Respiratory support before ECMO
Duration of mechanical ventilation prior to ECMO initiation is scored in three bands: shorter support, intermediate, and prolonged. Longer pre-ECMO ventilation often tracks illness severity, atelectasis, infection risk, and ventilator-induced lung injury. A lower peak inspiratory pressure threshold assigns favorable weight, consistent with less injurious ventilation or relatively preserved respiratory mechanics in some presentations—interpretation should remain physiology-based rather than automatic.
Cardiac arrest and hemodynamics
Pre-ECMO cardiac arrest is a negative contributor, reflecting the incremental risk carried by collapse before mechanical support. Diastolic blood pressure and pulse pressure encode vascular tone and cardiac output coupling in the pre-cannulation window: preserved diastolic pressure and wider pulse pressure associate with more favorable points, while very narrow pulse pressure marks low cardiac output states with higher observed risk.

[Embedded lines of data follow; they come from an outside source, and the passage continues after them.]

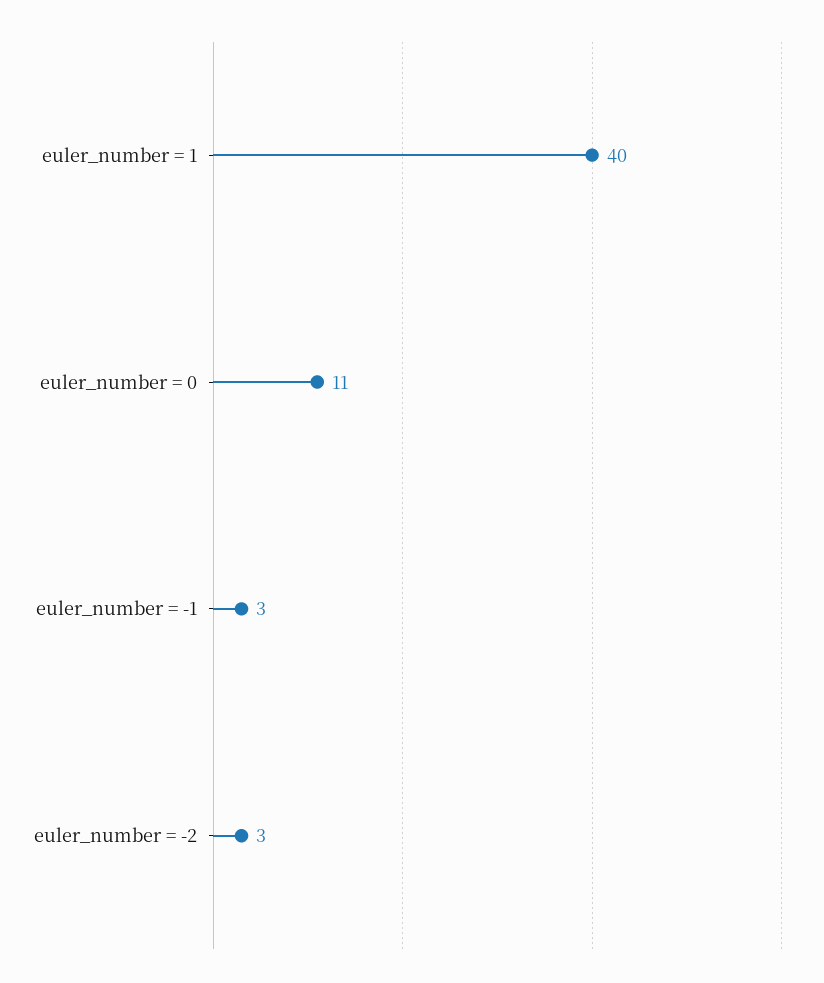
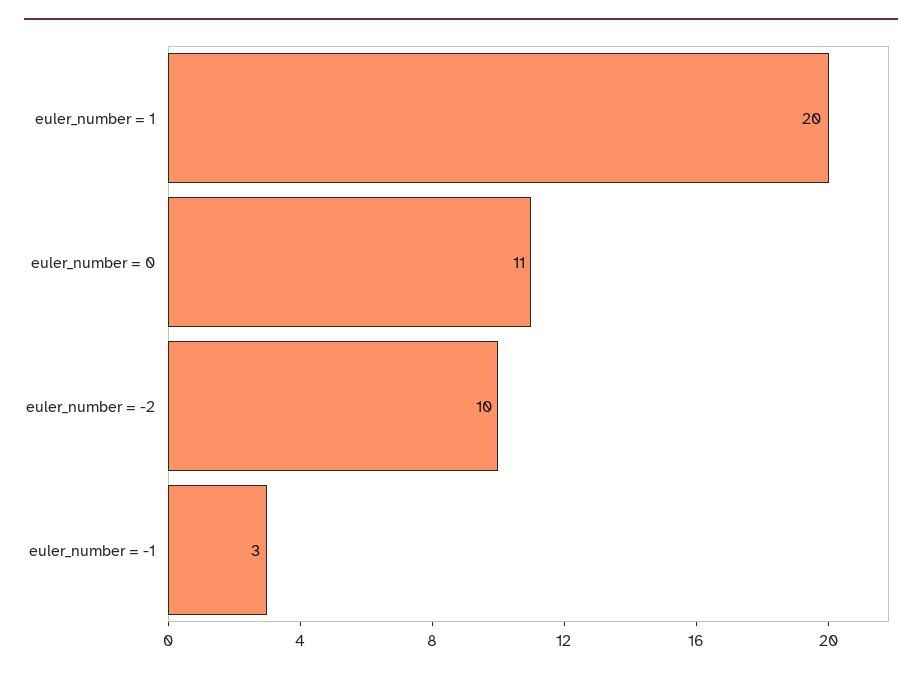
  {
-   "euler_number = 1": 40,
+   "euler_number = 1": 20,
    "euler_number = 0": 11,
    "euler_number = -1": 3,
-   "euler_number = -2": 3
+   "euler_number = -2": 10
  }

Hepatic and central nervous system dysfunction
Liver injury may be reflected by hyperbilirubinemia and/or transaminase elevations beyond defined cutoffs, indicating hypoxic or congestive hepatopathy in the shock state. Central nervous system dysfunction includes conditions such as stroke, encephalopathy, or seizures that compound morbidity and may interact with anticoagulation and perfusion goals during ECMO.
Risk stratification and interpretation
The continuous SAVE score is grouped into five risk classes (I through V) that map to progressively lower approximate rates of in-hospital survival in the derivation cohort. The highest class corresponds to the strongest observed survival association; the lowest class corresponds to the weakest. These estimates are population-level and will not precisely predict any single patient’s outcome.

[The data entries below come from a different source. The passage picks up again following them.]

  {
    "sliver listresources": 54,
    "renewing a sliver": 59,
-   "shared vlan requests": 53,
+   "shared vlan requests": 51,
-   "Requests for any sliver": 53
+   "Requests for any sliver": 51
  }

Clinicians should integrate the score with bedside examination, echocardiography, lactate trends, end-organ perfusion, bleeding risk, anticipated recovery trajectory of the myocardium or surgical options, and patient values. A higher score supports a more optimistic discussion of short-term survival probability in the original data; a lower score supports transparent discussion of higher expected hospital mortality, without dictating a specific management pathway.
Limitations and appropriate use
Performance may differ across eras, centers, and selection practices for ECMO. The SAVE score addresses hospital mortality only; it must not be read as a measure of cognitive or functional recovery. Any use for quality metrics or benchmarking should account for case-mix and unmeasured confounders. The tool is best used to structure prognosis discussions and documentation alongside—not instead of—multidisciplinary ECMO team judgment.